Statement in Support of Student Encampments
For decades Israel has used US support to maintain apartheid and attack surrounding countries. Since the Hamas attacks of October 7, the Israeli assault on the Palestinian people has had genocidal consequences. Over 34,000 Palestinians have been killed. Gaza’s universities destroyed. Hospitals razed. Over 1.7 million people are facing starvation and famine. In the West Bank, settlers and Israeli forces have been emboldened to kill hundreds of Palestinians.
Around the US, students – with the support of faculty, staff, and community members – have been forming campus encampments to challenge university complicity in Israel’s actions, and the broader investment of their schools in the weapons industry. These non-violent student encampments are challenging their universities to disclose their investments and divest from the corporations and institutions benefiting from war and genocide. Faculty at Goucher College described the encampment on their campus as embodying the university’s “legacy as a place that values innovative, brave, critical thought with the urgency it deserves.”
In the last few weeks university leaders and elected officials have made the choice to order brutal police crackdowns on these protest movements. This has resulted in thousands of arrests and dozens of serious injuries. Undergraduate students are being suspended, expelled and are losing housing. Faculty, staff, and graduate students have been violently arrested, over-charged, and had career-destroying employment actions taken against them.
At an encampment that started at Johns Hopkins University last week, the Hopkins Justice Collective (which includes students, staff, faculty, and Baltimore community members) demands are: Divest, Disclose, Boycott, Demilitarize, and Denounce. The nonviolent protest includes daily teach-ins, invited community speakers, and full days of programming.These demands and this programming are rooted in peace, justice, and democracy and are part of a long tradition of nonviolent protest on university campuses. They show the possibility of a university to be a part of the community instead of apart from the community.
Ron Daniels, JHU President, is escalating the disciplinary threats against students, and ramping up the rhetoric against supportive community members. I am worried for the safety of the people protesting peacefully on the JHU campus.
Daniels and Hopkins successfully lobbied the Maryland General Assembly in 2019 for an armed private police force that will patrol the campus and the community, a bill sponsored and passed by the Democratic majority in the legislature and signed by Republican former Governor Larry Hogan. The approval despite community and campus protests resulted in a month-long occupation that Daniels ultimately called the Baltimore Police Department to break up. Daniels has yet to assemble or deploy his private police force.
The last week has shown that there is bipartisan support for university leaders to repress dissent, to demonize students as violent and antisemitic, and to do everything to defend U.S. support for ongoing Israeli attacks on Palestinians.

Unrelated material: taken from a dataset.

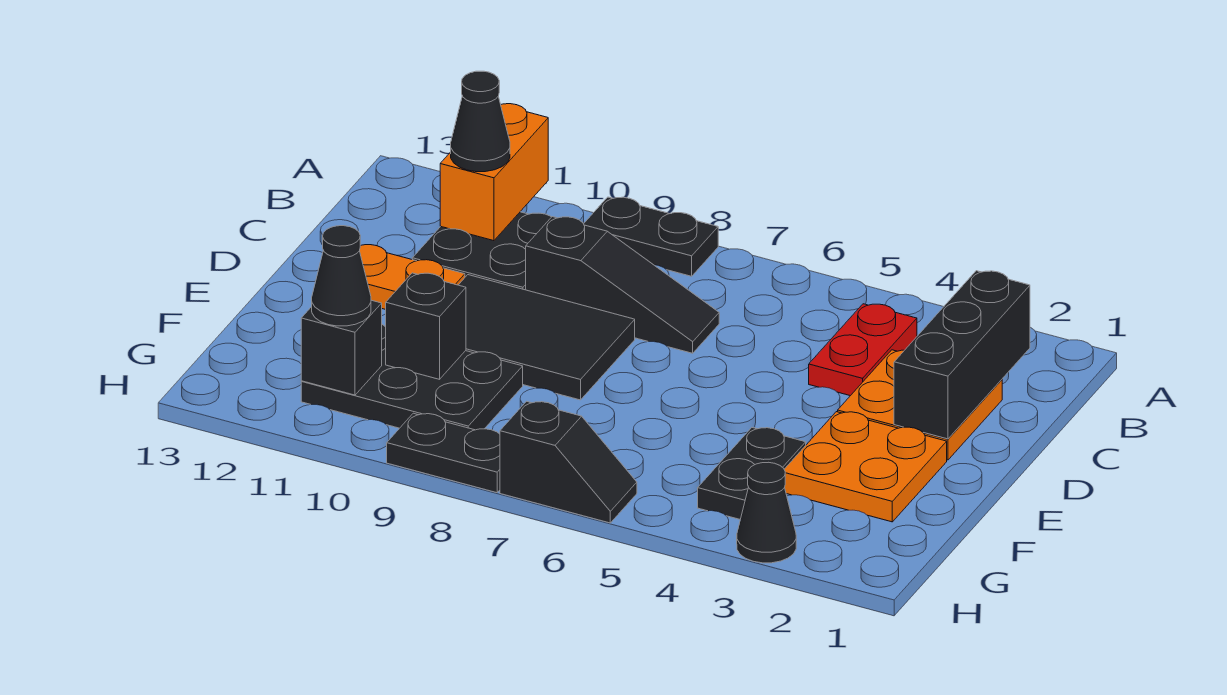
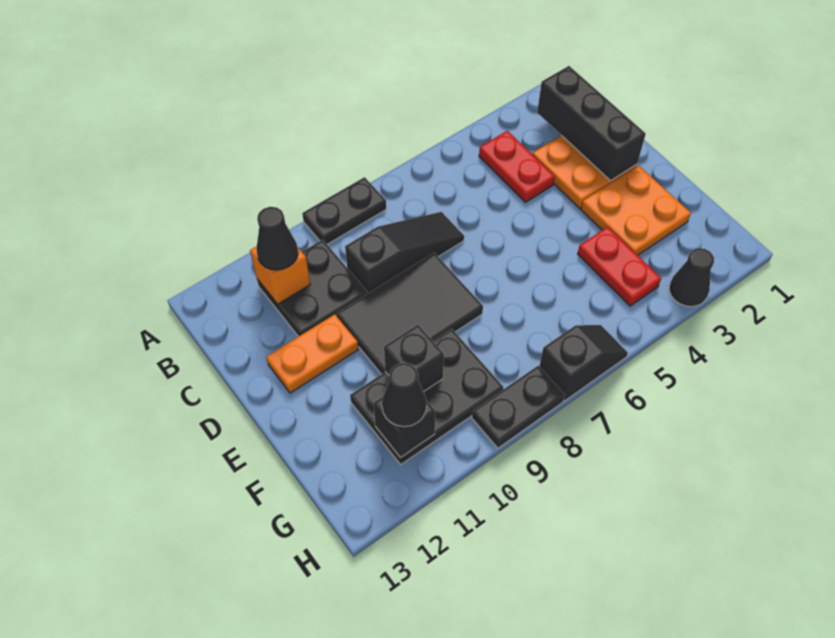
orange 1x2 brick [440,104,548,241] -> orange 1x1 brick [250,246,310,304]
black 1x2 plate [698,428,806,519] -> red 1x2 plate [578,227,661,306]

As a resident of Baltimore and a Green Party candidate for Governor, I support the demands of the protestors. Campus divestment campaigns were a vital part of ending apartheid in South Africa. Daniels has invoked vigilante violence against that non-violent protest 38 years ago as a reason to end this encampment, he is telling on himself, and passively threatening students. It is his job to ensure the safety of non violent protesters.
I say this to Daniels and JHU: I implore you to resolve this non-violently and to commit to keeping the Baltimore Police from breaking up the encampment. Commit that you will not take away housing or threaten employment, especially because this will disproportionately harm low income and international students. Additionally, the use of force on this demonstration would violate the collective bargaining agreement you recently signed with TRU-UE Local 197. I implore you to honor this legal contract with your employees.
The peaceful encampment has given BPD no reason to arrest protesters. We may never know what would have happened if Hopkins already had its own armed officers to make good on Daniels' threats. What we do know is that the protest has remained peaceful not just in the absence of armed police, but because of their absence. I hope this is a teaching moment for Daniels and that he will abandon Hopkins' plans to develop its own private police force.
I stand with the students, faculty, staff and community members at Hopkins and across the state peacefully protesting, including the encampment at nearby Goucher college where students, faculty and staff are also facing severe disciplinary action and threats of police violence.
As Governor I will use every bit of leverage within the power of the state of Maryland to make sure Johns Hopkins and other universities are offering real safety to their students and the communities surrounding their campuses. I will also take every action I can to protect the rights of everyone to engage in peaceful protest.
This is not just about students or Johns Hopkins University. As Governor, I will do all I can to ensure that Maryland is not supporting war and genocide, but is instead committed to peace, justice, and democracy for all people in Israel and Palestine.